◆ Text section
=======

Jinzhou and Palm Coast couldn’t possibly be more different. Jinzhou is a city in China with a metro population of 3 million. Palm Coast is still a village in comparison. Jinzhou is a thousand years old. The paint on Palm Coast signage is still drying. Travel not too long a distance in a certain direction from Jinzhou and you might cross into North Korea. Heaven help you then. Travel in any direction from Palm Coast and you’ll hit a Ginn development. Heaven help you then, too. That’s about as much as the two cities have in common. Or had.
Saturday, the two cities had this man in common: Jinsheng Song, whose variously colossal and miniature watercolors bleed light, reds and the occasional Virgin Mary, won Best in Show at the Flagler County Art League’s 7th Annual Art in the Park exhibit. The league held the showcase event this year on the front lawns and asphalts of Flagler Palm Coast High School, within drumming distance of a simultaneous event in Town Center’s Central Park–WNZF Radio’s Rockin’ Rib Fest, featuring Creedence Clearwater Revisited.

=======

◆ Data listing
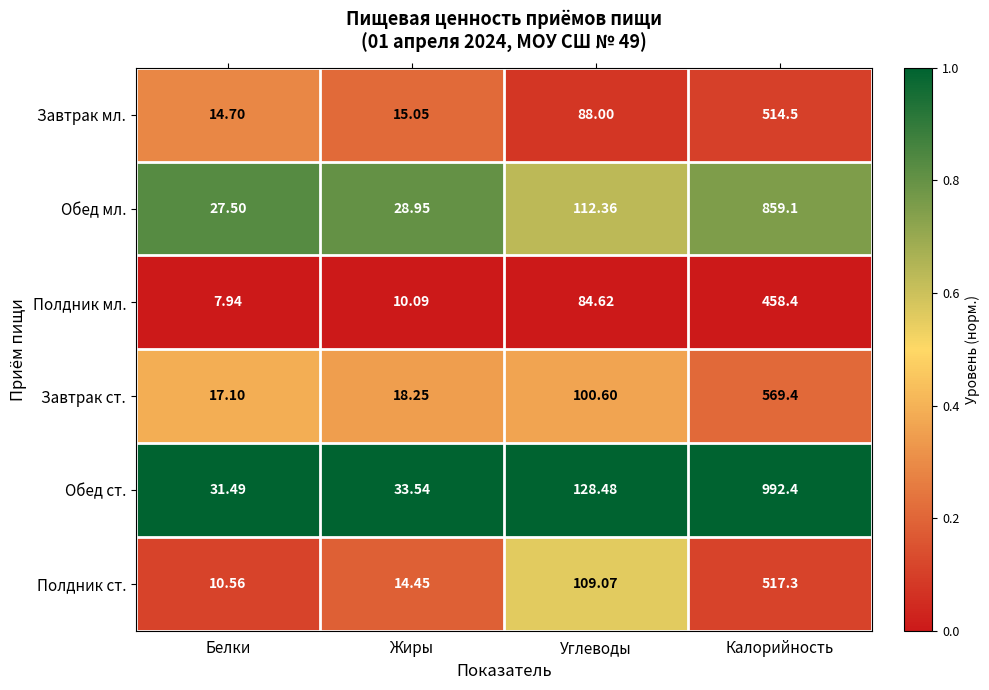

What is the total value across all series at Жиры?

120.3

=======

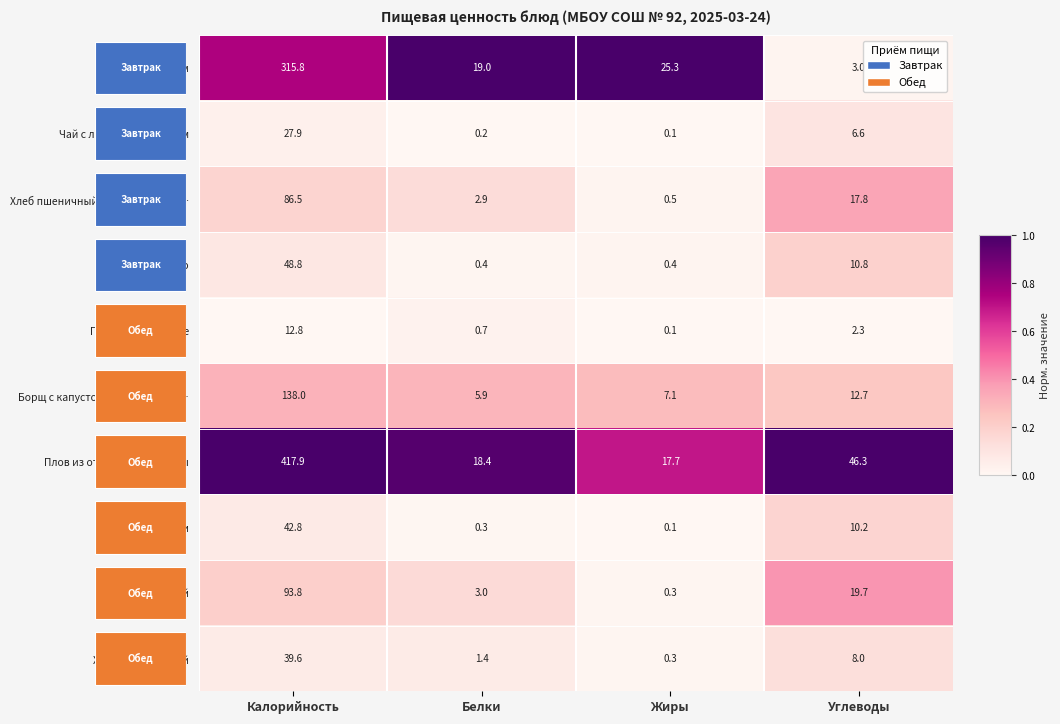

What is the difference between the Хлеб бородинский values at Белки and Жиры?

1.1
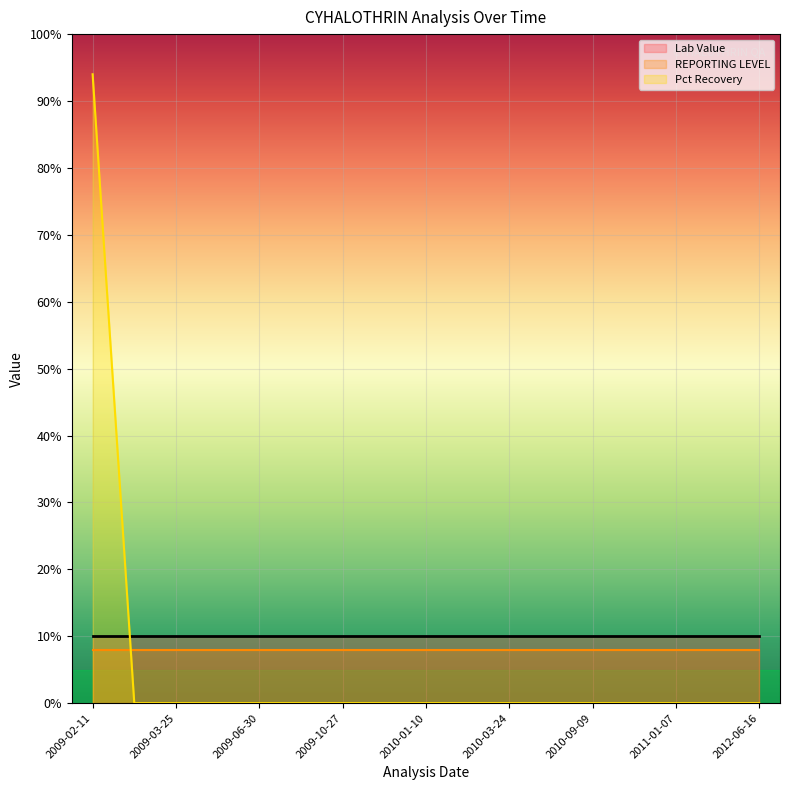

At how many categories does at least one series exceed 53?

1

=======

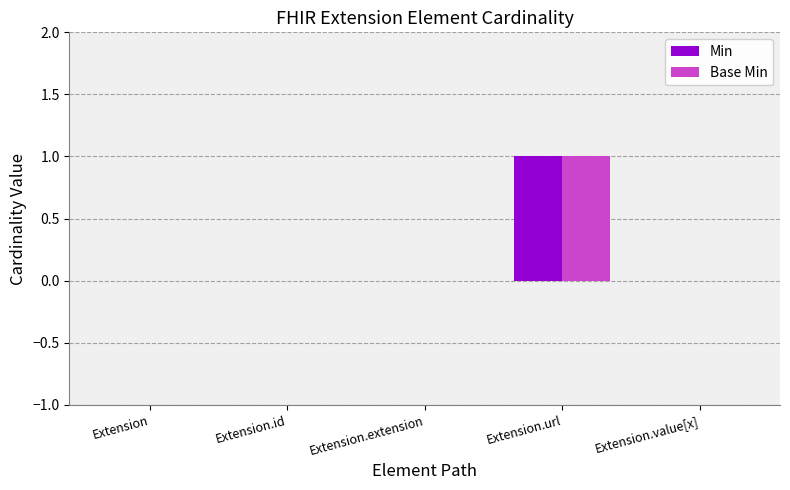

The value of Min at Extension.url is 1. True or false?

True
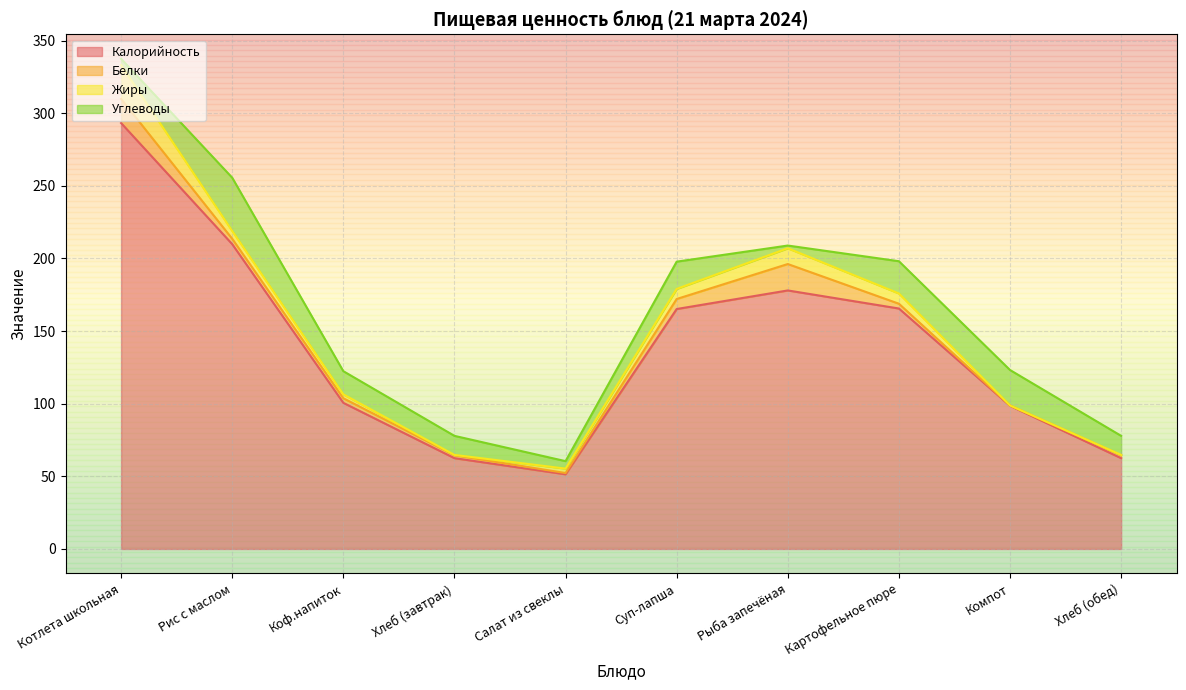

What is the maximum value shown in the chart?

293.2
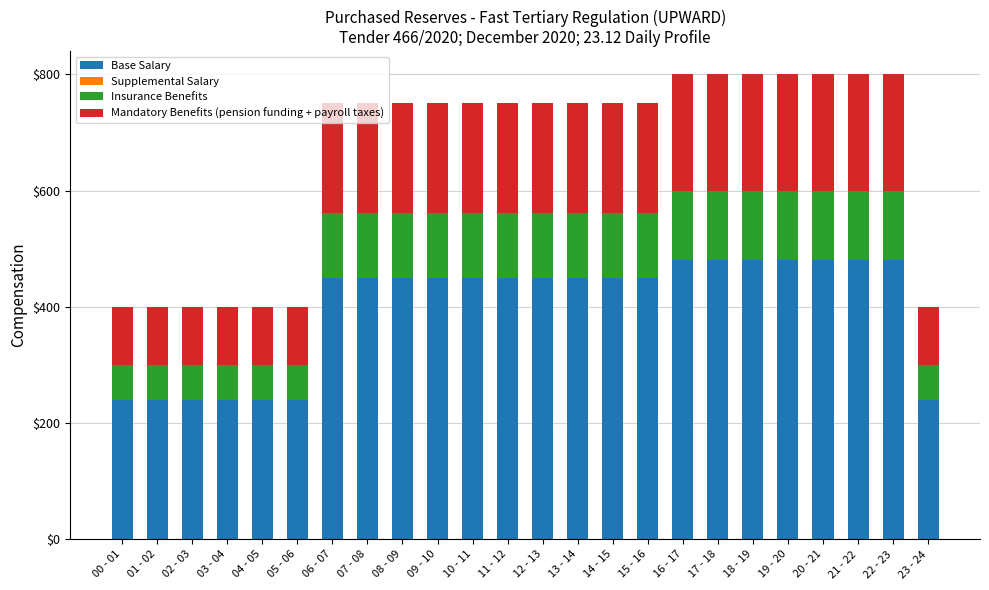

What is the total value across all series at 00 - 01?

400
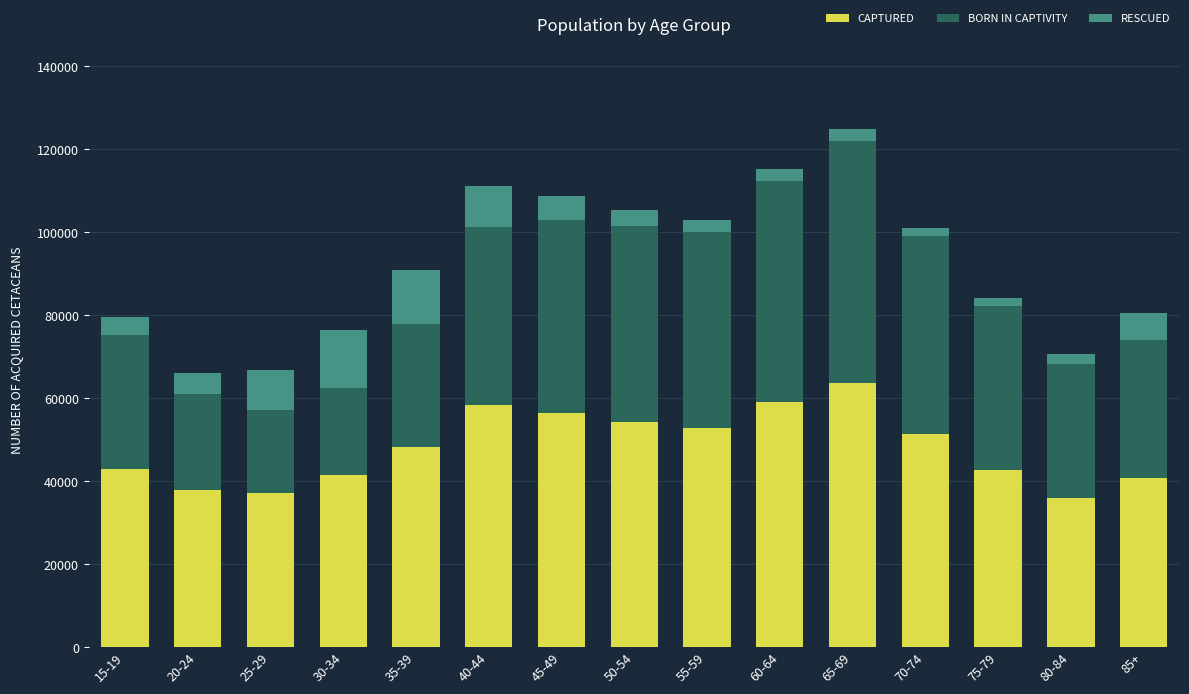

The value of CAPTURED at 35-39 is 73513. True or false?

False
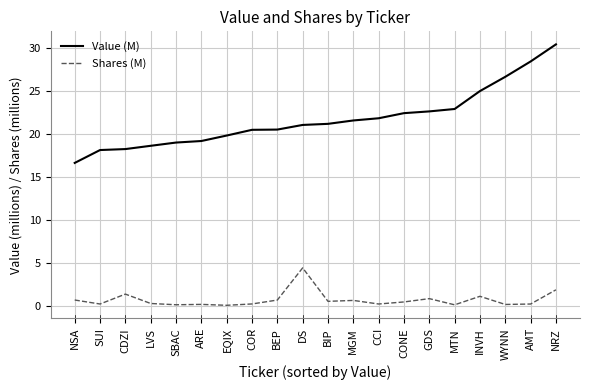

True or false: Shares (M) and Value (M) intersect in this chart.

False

=======

◆ Problems to work on
**1)** Based on the article about Jinzhou and Palm Coast, decide whether each statement is correct: (a) Jinzhou has a metro population of 3 million; (b) the art league held its exhibit in Town Center's Central Park; (c) Jinsheng Song won Best in Show. Answer yes or no for each, and quote the words from the article that settle it.
**2)** Reproduce the stretch of the article about Jinzhou and Palm Coast from "Saturday, the two" through "Creedence Clearwater Revisited." word for word.
The records aren't needed for anything here.

◆ Solutions to the problems
**1)**
(a) Yes: "Jinzhou is a city in China with a metro population of 3 million."
(b) No: "on the front lawns and asphalts of Flagler Palm Coast High School"
(c) Yes: "won Best in Show at the Flagler County Art League’s 7th Annual Art in the Park exhibit"

**2)**
Saturday, the two cities had this man in common: Jinsheng Song, whose variously colossal and miniature watercolors bleed light, reds and the occasional Virgin Mary, won Best in Show at the Flagler County Art League’s 7th Annual Art in the Park exhibit. The league held the showcase event this year on the front lawns and asphalts of Flagler Palm Coast High School, within drumming distance of a simultaneous event in Town Center’s Central Park–WNZF Radio’s Rockin’ Rib Fest, featuring Creedence Clearwater Revisited.